Impactos do desastre
Há quase 10 anos, em 5 de novembro de 2015, a barragem do Fundão, localizada no subdistrito de Bento Rodrigues, se rompeu provocando o vazamento de aproximadamente 44 milhões de metros cúbicos de lama e rejeitos de minério, que atingiram o território do quilombo da Gesteira e percorreram 675 km. "Nós falamos que fomos atingidos, porque a lama passou e acabou com a nossa história, com a nossa identidade, com a nossa cultura. A parte baixa (do quilombo) foi destruída e a parte alta ficou ilhada, sem água, sem luz, sem alimento, sem medicamentos", relembrou Simone.
"O que aconteceu com Gesteira é criminoso. O nosso território foi riscado do mapa, assim como Bento Rodrigues e Paracatu. Perdemos entes queridos que morreram de depressão, tristeza, sem aguentar esperar a reparação", relembrou. A ativista conta que, na própria família, perdeu o tio e avó com três meses de diferença. "Não tivemos tempo nem direito de chorar nossos mortos. Tivemos que transformar nosso luto em luta. E seguimos perdendo pessoas: várias mortes por câncer, muitas delas causadas pela contaminação", acrescentou a quilombola.
Um dos membros afetados pelo desastre é a filha de Simone, a pequena Sofia, de 10 anos. "Ela é uma das contaminadas, tem metais pesados no sangue. Tem uma inflamação gravíssima no cérebro, no intestino. Nada de atendimento médico pelo governo de Minas, nem pelo governo federal. Eles não têm protocolo. Eles não têm uma clínica, um médico que você possa procurar para estar buscando atendimento médico", desabafou.
Esperança em Londres
Fora da repactuação articulada pela Justiça brasileira, Simone afirmou que vê a ação movida contra a BHP Billiton na Justiça inglesa como "única esperança" para o quilombo. "Essa é a única coisa em que temos esperança e convicção. Oramos, intercedemos, tiramos momentos de clamor no nosso grupo, porque a única reparação que nos resta é Londres. Infelizmente, no Brasil, não há justiça. E é preciso parar com esse discurso de que 'a justiça é cega'. Nada disso! A justiça convém a quem ela quer. Precisamos usar a nossa peneira, a nossa cultura, para arrancar essa venda da Justiça brasileira, que exclui o quilombo da Gesteira da repactuação", afirmou.

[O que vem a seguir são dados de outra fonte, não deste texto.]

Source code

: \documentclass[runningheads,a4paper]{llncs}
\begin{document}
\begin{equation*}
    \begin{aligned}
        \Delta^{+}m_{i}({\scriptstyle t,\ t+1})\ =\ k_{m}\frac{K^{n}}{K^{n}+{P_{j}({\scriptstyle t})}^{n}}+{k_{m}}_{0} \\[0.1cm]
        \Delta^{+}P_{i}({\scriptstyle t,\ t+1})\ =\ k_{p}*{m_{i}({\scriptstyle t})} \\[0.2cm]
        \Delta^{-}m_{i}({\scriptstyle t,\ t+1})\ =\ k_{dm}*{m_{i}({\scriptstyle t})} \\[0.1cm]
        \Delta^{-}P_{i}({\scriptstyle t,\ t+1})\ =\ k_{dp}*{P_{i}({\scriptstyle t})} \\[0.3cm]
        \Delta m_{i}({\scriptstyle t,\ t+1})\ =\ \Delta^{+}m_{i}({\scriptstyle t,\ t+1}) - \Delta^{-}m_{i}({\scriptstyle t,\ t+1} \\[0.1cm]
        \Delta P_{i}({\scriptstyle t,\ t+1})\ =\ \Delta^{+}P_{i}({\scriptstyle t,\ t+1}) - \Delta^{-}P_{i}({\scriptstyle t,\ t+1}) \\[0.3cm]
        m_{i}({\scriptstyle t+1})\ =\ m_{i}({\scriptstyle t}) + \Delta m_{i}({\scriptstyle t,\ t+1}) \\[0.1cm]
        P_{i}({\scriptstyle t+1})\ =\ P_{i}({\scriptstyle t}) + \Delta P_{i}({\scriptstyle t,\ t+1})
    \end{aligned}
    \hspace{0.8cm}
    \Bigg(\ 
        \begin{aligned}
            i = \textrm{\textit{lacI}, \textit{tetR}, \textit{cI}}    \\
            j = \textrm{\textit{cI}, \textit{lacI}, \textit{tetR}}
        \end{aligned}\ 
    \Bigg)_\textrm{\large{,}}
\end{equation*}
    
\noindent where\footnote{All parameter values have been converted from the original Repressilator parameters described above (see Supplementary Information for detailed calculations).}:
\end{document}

Conforme já divulgado pela BHP Billiton, a repactuação do acordo de reparação por Mariana não vai atender a maioria das pessoas que participam da ação movida contra a anglo-australiana, que é uma das responsáveis pela Samarco, no Tribunal Superior de Londres. Cerca de 370 mil solicitantes não são elegíveis e, por isso, não serão contemplados pelo acordo brasileiro, segundo informado pela empresa em balanço financeiro do segundo semestre de 2024.
O governo federal e o diretor das Mesas de Diálogos, Jarbas Vieira da Silva, sobre a situação do quilombo da Gesteira. Até o momento, não houve retorno. O espaço segue aberto.